§ **Task to complete**: Stop at the line containing "КЭДО и подпись": write out every line from the beginning of the entries up to and including it, minus the pictures.

§ **Saved data entries**:
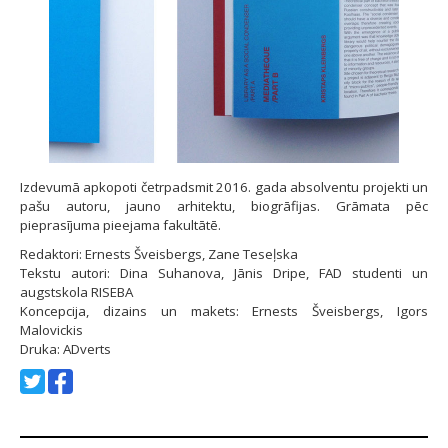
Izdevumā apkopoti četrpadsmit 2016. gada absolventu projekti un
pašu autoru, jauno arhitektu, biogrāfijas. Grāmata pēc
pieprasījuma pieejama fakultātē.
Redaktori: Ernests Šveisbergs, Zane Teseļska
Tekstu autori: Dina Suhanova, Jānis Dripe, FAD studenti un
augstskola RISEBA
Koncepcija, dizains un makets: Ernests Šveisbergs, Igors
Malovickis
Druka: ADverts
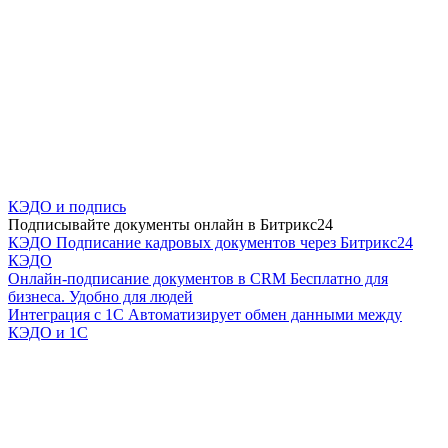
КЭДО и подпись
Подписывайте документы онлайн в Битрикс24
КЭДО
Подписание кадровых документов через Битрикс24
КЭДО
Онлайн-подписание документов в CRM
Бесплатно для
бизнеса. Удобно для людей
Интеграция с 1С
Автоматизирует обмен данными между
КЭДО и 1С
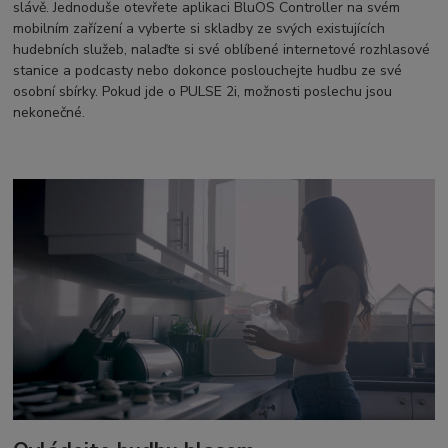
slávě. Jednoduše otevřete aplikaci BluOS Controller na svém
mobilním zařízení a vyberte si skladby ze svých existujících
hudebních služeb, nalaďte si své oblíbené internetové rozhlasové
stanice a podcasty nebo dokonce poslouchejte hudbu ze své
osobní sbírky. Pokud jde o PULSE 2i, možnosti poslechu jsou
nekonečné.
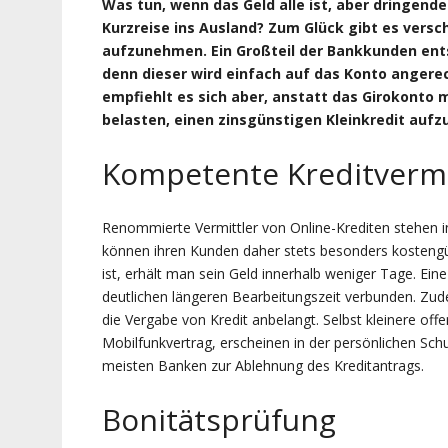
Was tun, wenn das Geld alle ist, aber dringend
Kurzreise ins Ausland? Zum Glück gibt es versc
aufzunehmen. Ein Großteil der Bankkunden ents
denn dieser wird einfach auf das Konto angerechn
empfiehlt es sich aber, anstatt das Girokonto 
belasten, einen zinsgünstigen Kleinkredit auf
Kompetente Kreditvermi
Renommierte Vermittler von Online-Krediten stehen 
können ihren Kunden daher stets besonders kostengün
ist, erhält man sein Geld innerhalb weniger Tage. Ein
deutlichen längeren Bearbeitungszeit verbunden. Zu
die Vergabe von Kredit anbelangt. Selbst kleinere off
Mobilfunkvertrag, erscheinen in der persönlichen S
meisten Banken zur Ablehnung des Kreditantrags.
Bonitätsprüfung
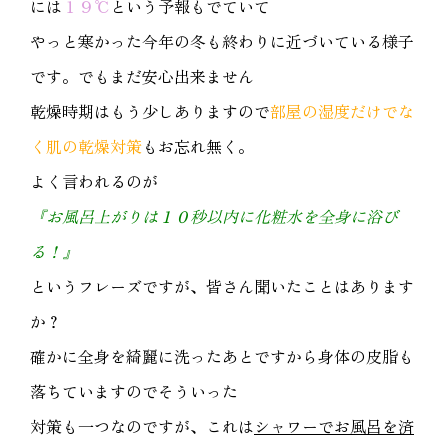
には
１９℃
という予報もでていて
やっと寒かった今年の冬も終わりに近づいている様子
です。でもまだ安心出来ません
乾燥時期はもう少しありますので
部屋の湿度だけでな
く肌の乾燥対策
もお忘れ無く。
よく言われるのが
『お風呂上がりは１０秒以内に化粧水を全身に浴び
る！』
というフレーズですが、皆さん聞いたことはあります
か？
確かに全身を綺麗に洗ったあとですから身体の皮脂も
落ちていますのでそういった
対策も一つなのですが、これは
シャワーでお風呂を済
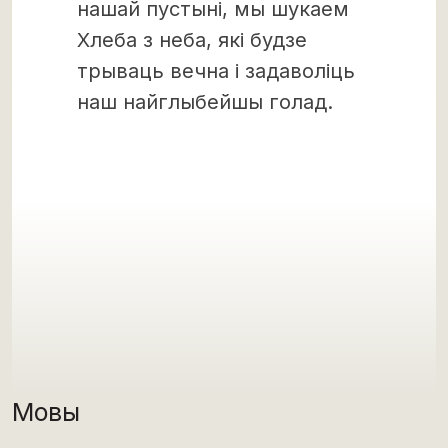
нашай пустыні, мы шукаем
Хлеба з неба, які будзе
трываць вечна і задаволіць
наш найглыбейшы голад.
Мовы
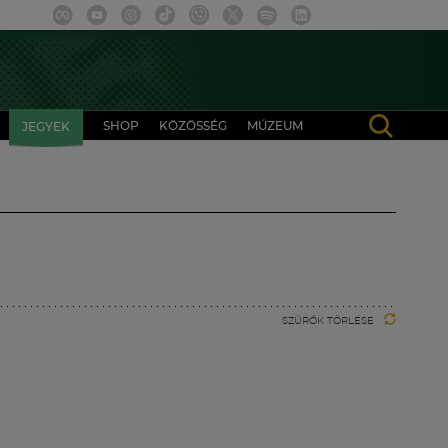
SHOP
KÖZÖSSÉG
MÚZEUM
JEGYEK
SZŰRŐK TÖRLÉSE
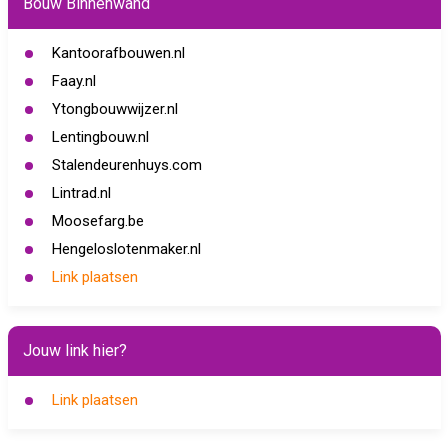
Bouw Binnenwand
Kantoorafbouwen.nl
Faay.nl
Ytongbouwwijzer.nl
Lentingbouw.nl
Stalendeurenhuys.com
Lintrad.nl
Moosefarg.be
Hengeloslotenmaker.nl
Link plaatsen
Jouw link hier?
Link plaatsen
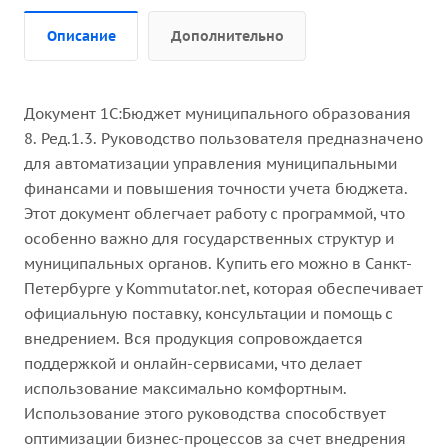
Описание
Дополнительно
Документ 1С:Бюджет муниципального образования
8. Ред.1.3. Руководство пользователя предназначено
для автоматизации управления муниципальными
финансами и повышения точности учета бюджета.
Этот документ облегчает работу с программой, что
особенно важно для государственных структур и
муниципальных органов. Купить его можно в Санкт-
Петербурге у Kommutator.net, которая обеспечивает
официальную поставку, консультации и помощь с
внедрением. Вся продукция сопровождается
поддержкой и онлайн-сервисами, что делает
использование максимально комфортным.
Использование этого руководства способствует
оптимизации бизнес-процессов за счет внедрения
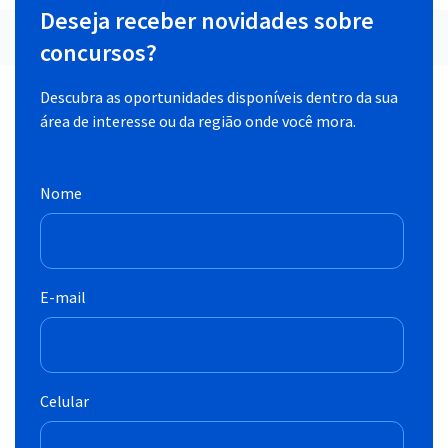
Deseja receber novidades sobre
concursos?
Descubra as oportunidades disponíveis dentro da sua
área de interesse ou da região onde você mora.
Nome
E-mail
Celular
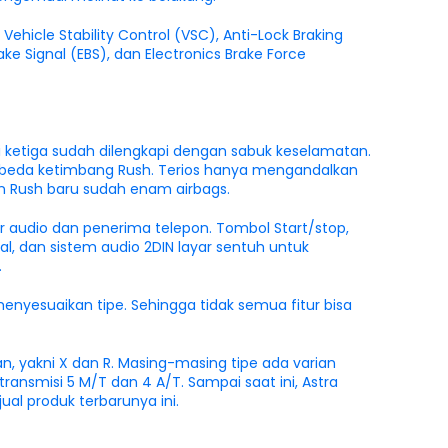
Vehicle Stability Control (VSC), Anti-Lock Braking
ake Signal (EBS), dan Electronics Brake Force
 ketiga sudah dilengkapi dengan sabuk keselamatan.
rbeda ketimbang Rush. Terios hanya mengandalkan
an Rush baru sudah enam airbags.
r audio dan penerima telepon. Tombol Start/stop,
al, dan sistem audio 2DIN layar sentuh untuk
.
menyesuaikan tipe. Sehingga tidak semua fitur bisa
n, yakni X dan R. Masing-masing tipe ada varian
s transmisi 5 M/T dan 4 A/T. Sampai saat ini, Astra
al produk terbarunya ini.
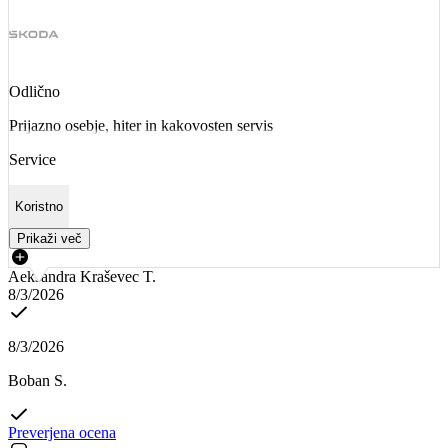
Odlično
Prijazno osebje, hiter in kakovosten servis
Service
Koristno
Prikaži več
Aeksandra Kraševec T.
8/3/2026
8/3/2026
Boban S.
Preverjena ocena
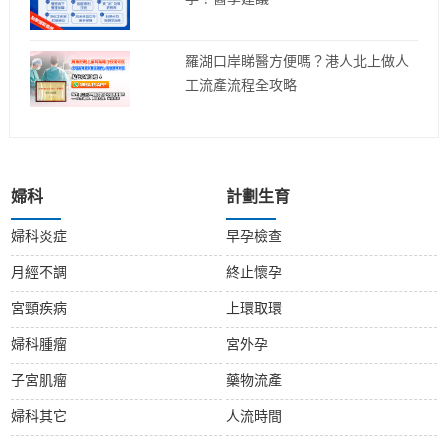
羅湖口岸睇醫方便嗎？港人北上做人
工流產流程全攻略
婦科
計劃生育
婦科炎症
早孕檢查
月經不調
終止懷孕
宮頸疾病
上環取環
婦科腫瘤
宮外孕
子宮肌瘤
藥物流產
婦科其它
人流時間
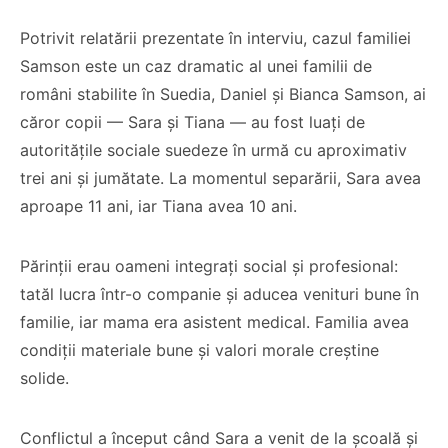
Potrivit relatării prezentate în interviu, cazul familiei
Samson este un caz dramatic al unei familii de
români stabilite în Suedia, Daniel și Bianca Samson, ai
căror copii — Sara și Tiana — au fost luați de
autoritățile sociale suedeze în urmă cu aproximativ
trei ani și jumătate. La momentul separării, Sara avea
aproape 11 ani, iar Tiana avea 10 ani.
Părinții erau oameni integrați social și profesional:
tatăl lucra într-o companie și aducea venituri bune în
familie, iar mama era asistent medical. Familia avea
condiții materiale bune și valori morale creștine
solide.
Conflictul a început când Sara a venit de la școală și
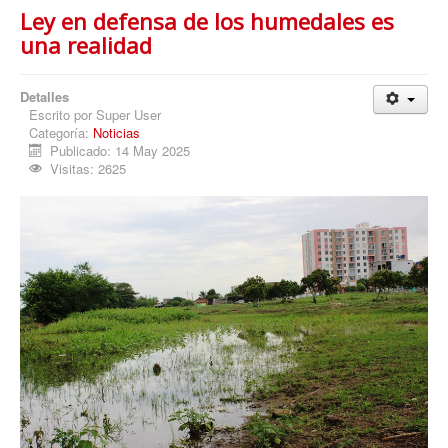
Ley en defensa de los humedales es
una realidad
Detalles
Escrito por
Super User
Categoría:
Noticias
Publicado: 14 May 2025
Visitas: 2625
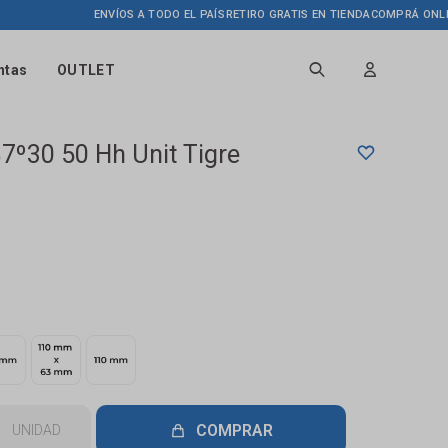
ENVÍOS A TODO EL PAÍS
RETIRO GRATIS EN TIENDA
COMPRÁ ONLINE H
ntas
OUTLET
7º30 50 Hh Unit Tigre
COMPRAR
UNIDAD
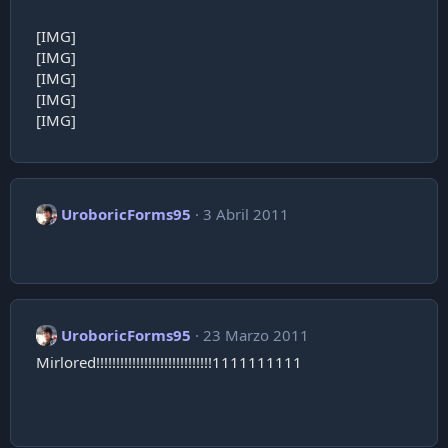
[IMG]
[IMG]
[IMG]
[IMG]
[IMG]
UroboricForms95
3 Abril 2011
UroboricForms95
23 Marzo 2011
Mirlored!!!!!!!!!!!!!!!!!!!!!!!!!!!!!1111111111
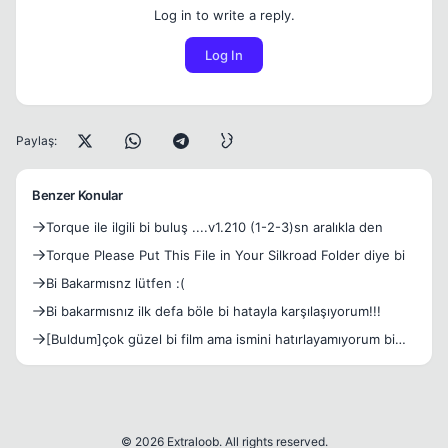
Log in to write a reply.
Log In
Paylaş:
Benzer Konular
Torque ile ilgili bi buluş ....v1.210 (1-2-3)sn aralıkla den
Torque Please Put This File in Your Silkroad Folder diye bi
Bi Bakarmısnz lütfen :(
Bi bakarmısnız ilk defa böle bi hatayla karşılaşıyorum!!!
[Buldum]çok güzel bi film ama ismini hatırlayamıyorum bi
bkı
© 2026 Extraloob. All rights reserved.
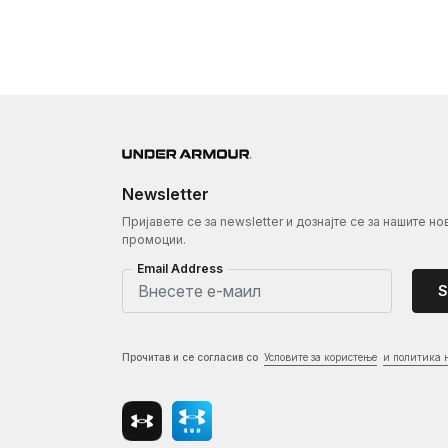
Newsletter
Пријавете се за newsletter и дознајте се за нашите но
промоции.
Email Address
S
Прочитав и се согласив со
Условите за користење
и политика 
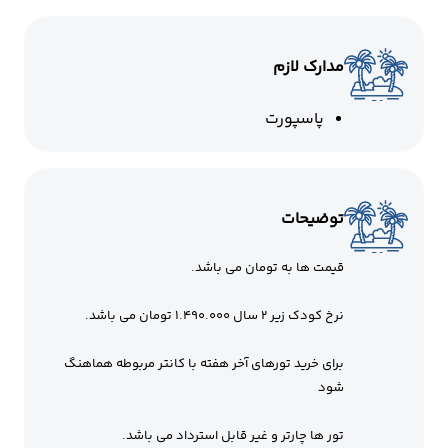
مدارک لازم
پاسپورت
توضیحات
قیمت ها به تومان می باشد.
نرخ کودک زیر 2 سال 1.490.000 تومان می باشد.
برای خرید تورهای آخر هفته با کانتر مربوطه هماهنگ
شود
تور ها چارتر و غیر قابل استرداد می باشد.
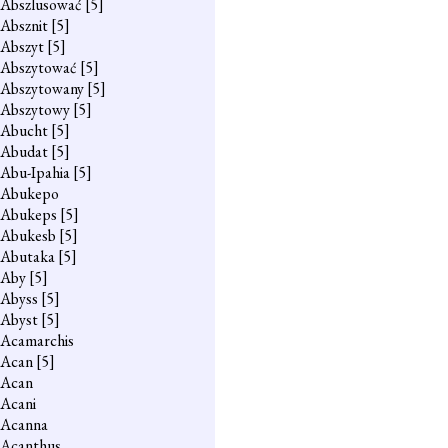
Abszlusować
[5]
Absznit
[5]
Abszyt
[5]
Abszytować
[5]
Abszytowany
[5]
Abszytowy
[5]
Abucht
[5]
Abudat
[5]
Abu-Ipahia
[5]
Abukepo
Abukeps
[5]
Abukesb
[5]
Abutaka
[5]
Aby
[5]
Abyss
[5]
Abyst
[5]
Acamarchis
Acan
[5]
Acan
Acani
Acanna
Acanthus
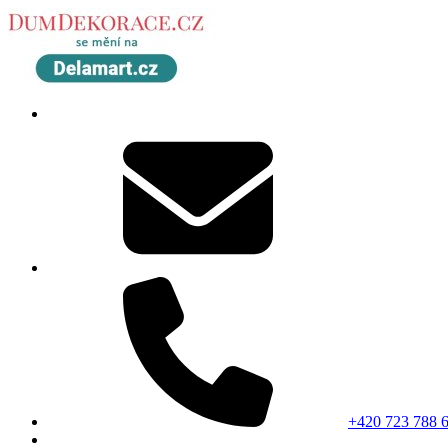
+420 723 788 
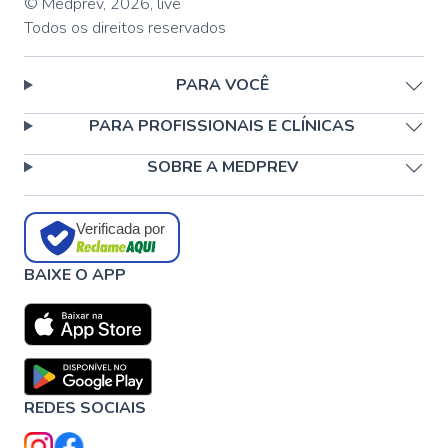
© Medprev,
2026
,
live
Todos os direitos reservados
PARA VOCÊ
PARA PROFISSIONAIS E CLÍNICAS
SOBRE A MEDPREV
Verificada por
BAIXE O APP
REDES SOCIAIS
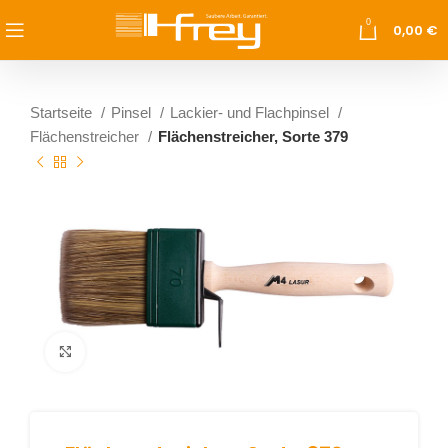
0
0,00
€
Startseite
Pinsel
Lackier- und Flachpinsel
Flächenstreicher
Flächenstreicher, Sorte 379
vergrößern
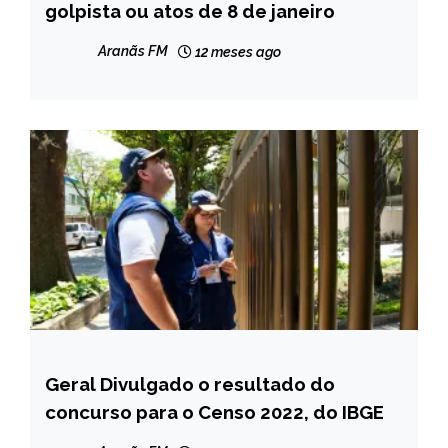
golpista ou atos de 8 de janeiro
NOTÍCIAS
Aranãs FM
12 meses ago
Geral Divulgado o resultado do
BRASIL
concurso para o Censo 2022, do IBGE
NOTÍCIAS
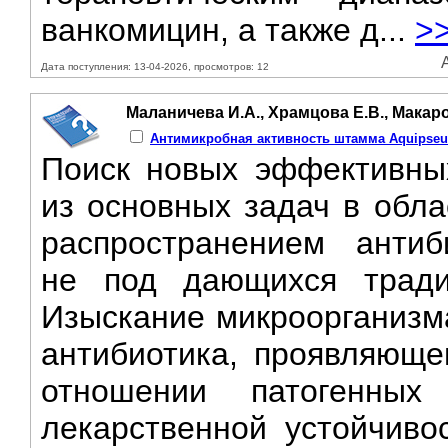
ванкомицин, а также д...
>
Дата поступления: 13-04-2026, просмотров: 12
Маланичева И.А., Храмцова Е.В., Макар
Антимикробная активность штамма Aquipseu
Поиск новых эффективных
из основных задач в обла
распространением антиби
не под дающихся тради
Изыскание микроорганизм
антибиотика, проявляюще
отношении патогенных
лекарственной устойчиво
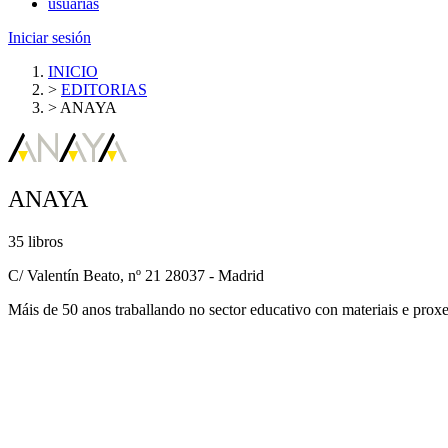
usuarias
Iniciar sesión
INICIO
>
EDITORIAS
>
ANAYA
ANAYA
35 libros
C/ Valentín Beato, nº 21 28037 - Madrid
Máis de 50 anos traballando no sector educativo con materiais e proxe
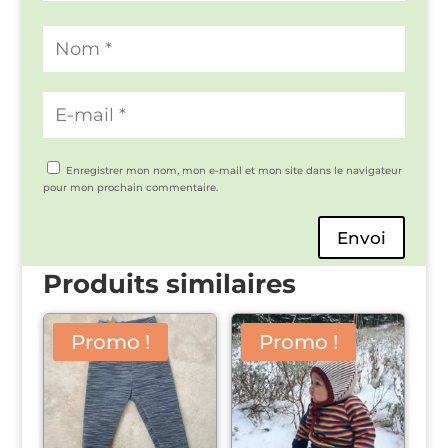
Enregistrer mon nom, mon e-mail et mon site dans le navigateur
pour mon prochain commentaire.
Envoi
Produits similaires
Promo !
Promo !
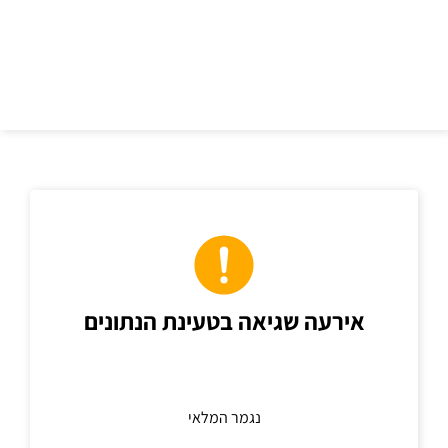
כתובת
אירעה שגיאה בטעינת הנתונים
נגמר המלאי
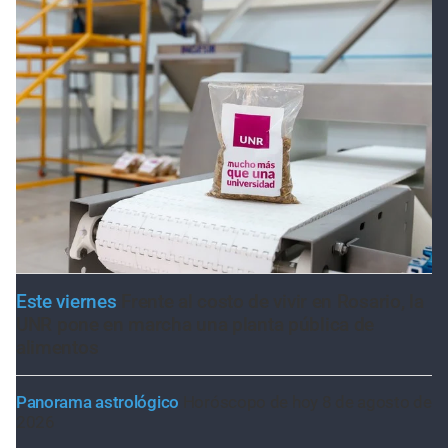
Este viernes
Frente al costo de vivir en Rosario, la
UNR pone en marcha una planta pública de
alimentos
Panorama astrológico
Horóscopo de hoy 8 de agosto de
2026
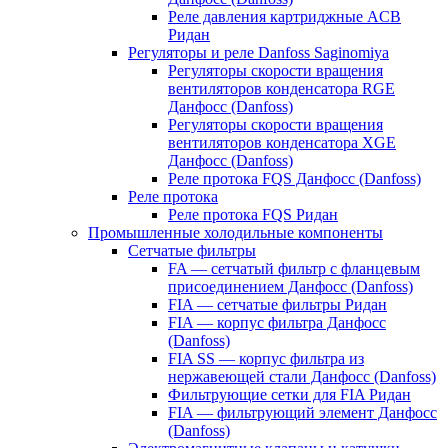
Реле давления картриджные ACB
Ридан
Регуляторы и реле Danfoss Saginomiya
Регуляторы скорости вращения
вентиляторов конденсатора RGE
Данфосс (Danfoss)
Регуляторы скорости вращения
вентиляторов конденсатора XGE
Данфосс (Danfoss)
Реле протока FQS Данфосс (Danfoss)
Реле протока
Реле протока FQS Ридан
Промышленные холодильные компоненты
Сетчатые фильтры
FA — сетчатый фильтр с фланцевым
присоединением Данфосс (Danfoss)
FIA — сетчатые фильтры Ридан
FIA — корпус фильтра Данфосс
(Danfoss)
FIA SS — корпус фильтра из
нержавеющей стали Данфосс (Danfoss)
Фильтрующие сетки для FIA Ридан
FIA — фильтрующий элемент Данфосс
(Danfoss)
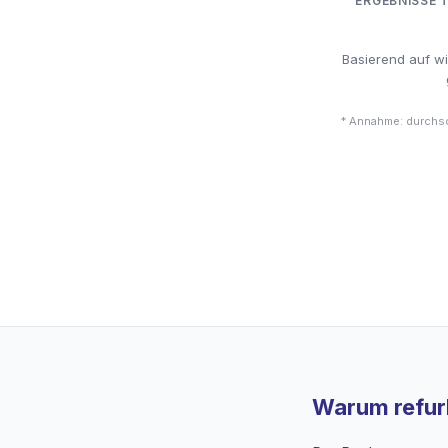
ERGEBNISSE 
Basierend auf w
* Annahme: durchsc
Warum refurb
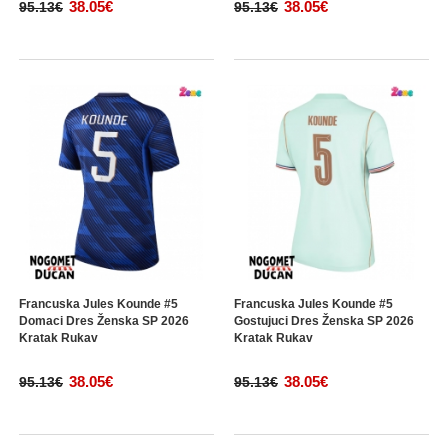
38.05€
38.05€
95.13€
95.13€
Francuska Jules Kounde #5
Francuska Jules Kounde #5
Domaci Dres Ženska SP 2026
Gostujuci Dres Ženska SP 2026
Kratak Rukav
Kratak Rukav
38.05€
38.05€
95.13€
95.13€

§ **Reply to the exercise**:
Izdevumā apkopoti četrpadsmit 2016. gada absolventu projekti un
pašu autoru, jauno arhitektu, biogrāfijas. Grāmata pēc
pieprasījuma pieejama fakultātē.
Redaktori: Ernests Šveisbergs, Zane Teseļska
Tekstu autori: Dina Suhanova, Jānis Dripe, FAD studenti un
augstskola RISEBA
Koncepcija, dizains un makets: Ernests Šveisbergs, Igors
Malovickis
Druka: ADverts
КЭДО и подпись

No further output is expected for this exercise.